L'homme aux deux visages: Jean Moulin, René Bousquet : itinéraires croisés
Alain Minc

Grasset
mai 2013
192 p.  17 €
 
 
 
 La rédaction l'a lu
on n'aurait pas dû

Une vacuité sidérante

Pour son livre annuel, Alain Minc s’est penché sur les destins de Jean Moulin et de René Bousquet. En 187 pages, l’auteur fait œuvre utile puisqu’il résume quelques bons livres dont : Jean Moulin : le politique et le résistant de Jean-Pierre Azéma et celui de Pascale Froment René Bousquet, largement plagié selon un jugement rendu en référé le 2 juillet 2013.

Mais, au-delà de l’histoire de ces deux hommes, Minc a l’ambition de répondre à cette question existentielle : comment devient-on un salaud, comment devient-on un héros ? Cette interrogation, qui hante la littérature depuis la tragédie grecque, ne vaut que par la qualité de la réponse. C’est bien là le problème.

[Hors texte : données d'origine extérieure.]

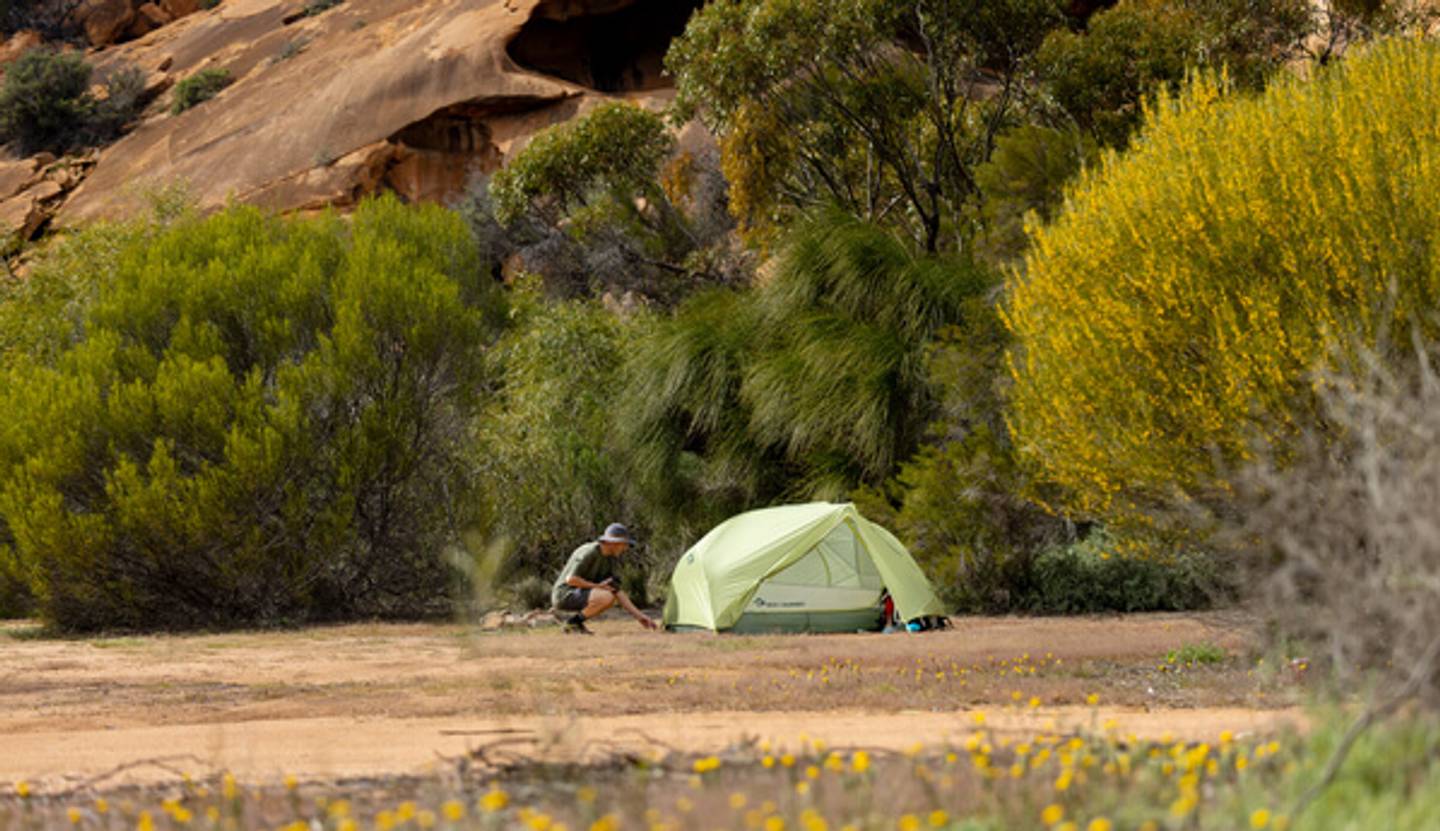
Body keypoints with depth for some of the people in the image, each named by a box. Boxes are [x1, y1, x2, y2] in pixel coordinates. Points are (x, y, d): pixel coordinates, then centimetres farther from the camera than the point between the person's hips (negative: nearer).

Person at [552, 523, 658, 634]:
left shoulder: (609, 559, 8)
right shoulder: (589, 553, -20)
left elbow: (617, 592, 8)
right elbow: (570, 579, -26)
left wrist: (638, 615, 1)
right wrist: (597, 586, -18)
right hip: (565, 595, -10)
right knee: (606, 597, -28)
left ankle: (575, 621, 7)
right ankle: (573, 621, -12)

Moulin est préfet à Chartres et le reste après l’entrée des Allemands jusqu’à sa révocation par Vichy. Minc pose la question : a-t-il pensé démissionner? « Nul ne le sait » (p.62) Et s’il n’avait pas été révoqué aurait-il suivi la pente d’un Bousquet ? « Nul n’a la réponse à ce jeu de questions iconoclastes.» (p.63) Mais progressons. Et si Bousquet avait été révoqué, serait-il parti à Londres ? « Nul ne peut répondre » (p. 79). Venons-en à la rafle du Vel d’hiv dont Bousquet fut l’organisateur. Il se défausse sur Darquier de Pellepoix, alors Commissaire Général aux questions juives. Minc s’interroge à nouveau, pourquoi cette attitude de Bousquet ? « Nul ne le sait » (P. 98 ). Plus loin encore l’auteur se demande comment Bousquet peut s’abstraire de toute culpabilité sur le devenir d’une famille juive déportée, « Hypocrisie absolue ? Demi-crédulité ? Indifférence Cynique ? Comment savoir… » (p.113)  Enfin, mais nous ne sommes plus sur le terrain de la question initiale, Minc se demande pourquoi Bousquet soutient Mitterrand lors de la présidentielle de 1965. La réponse, percutante et définitive, ne tarde pas : « Nul ne le sait »( p. 173)

On l’aura compris, ce livre est d’une vacuité sidérante.
Dommage que l’éditeur ne s’en soit pas rendu compte plus tôt,  lui qui imprime à la fin du livre cette jolie formule -sans conteste, le meilleur passage de l’ouvrage- «Grasset s’engage pour l’environnement en réduisant l’empreinte carbone de ses livres. » Pour ce qui est de l’empreinte carbone, le plus efficace eut encore été de ne pas l’imprimer.